--- Given entries ---
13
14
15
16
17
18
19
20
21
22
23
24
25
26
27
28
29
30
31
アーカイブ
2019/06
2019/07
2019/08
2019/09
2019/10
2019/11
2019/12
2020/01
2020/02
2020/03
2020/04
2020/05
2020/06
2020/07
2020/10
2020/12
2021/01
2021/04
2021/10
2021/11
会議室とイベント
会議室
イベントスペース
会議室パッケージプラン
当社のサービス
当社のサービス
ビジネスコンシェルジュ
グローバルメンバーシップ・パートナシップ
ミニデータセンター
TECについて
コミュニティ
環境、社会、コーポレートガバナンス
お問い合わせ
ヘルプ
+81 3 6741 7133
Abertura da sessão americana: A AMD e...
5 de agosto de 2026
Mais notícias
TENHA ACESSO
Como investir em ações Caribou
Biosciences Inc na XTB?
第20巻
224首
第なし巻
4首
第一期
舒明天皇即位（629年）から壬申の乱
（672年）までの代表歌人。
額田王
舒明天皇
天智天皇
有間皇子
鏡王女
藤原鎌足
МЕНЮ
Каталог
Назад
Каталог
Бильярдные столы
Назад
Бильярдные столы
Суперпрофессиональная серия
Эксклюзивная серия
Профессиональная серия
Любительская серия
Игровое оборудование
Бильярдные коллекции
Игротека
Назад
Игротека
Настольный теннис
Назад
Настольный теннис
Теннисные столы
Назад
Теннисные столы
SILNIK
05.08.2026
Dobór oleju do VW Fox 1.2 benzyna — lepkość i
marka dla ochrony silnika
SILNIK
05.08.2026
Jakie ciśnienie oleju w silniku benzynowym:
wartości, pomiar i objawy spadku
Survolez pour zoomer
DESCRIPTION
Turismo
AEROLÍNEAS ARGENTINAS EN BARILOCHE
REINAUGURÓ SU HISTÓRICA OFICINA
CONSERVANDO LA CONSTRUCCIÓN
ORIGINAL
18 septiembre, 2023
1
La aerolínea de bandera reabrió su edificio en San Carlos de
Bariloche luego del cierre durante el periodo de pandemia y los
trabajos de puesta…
---
*Problem description*
Rewrite every line of text in the data above as a single numbered list, leaving out any blank lines.

*Expected answer*
1. 13
2. 14
3. 15
4. 16
5. 17
6. 18
7. 19
8. 20
9. 21
10. 22
11. 23
12. 24
13. 25
14. 26
15. 27
16. 28
17. 29
18. 30
19. 31
20. アーカイブ
21. 2019/06
22. 2019/07
23. 2019/08
24. 2019/09
25. 2019/10
26. 2019/11
27. 2019/12
28. 2020/01
29. 2020/02
30. 2020/03
31. 2020/04
32. 2020/05
33. 2020/06
34. 2020/07
35. 2020/10
36. 2020/12
37. 2021/01
38. 2021/04
39. 2021/10
40. 2021/11
41. 会議室とイベント
42. 会議室
43. イベントスペース
44. 会議室パッケージプラン
45. 当社のサービス
46. 当社のサービス
47. ビジネスコンシェルジュ
48. グローバルメンバーシップ・パートナシップ
49. ミニデータセンター
50. TECについて
51. コミュニティ
52. 環境、社会、コーポレートガバナンス
53. お問い合わせ
54. ヘルプ
55. +81 3 6741 7133
56. Abertura da sessão americana: A AMD e...
57. 5 de agosto de 2026
58. Mais notícias
59. TENHA ACESSO
60. Como investir em ações Caribou
61. Biosciences Inc na XTB?
62. 第20巻
63. 224首
64. 第なし巻
65. 4首
66. 第一期
67. 舒明天皇即位（629年）から壬申の乱
68. （672年）までの代表歌人。
69. 額田王
70. 舒明天皇
71. 天智天皇
72. 有間皇子
73. 鏡王女
74. 藤原鎌足
75. МЕНЮ
76. Каталог
77. Назад
78. Каталог
79. Бильярдные столы
80. Назад
81. Бильярдные столы
82. Суперпрофессиональная серия
83. Эксклюзивная серия
84. Профессиональная серия
85. Любительская серия
86. Игровое оборудование
87. Бильярдные коллекции
88. Игротека
89. Назад
90. Игротека
91. Настольный теннис
92. Назад
93. Настольный теннис
94. Теннисные столы
95. Назад
96. Теннисные столы
97. SILNIK
98. 05.08.2026
99. Dobór oleju do VW Fox 1.2 benzyna — lepkość i
100. marka dla ochrony silnika
101. SILNIK
102. 05.08.2026
103. Jakie ciśnienie oleju w silniku benzynowym:
104. wartości, pomiar i objawy spadku
105. Survolez pour zoomer
106. DESCRIPTION
107. Turismo
108. AEROLÍNEAS ARGENTINAS EN BARILOCHE
109. REINAUGURÓ SU HISTÓRICA OFICINA
110. CONSERVANDO LA CONSTRUCCIÓN
111. ORIGINAL
112. 18 septiembre, 2023
113. 1
114. La aerolínea de bandera reabrió su edificio en San Carlos de
115. Bariloche luego del cierre durante el periodo de pandemia y los
116. trabajos de puesta…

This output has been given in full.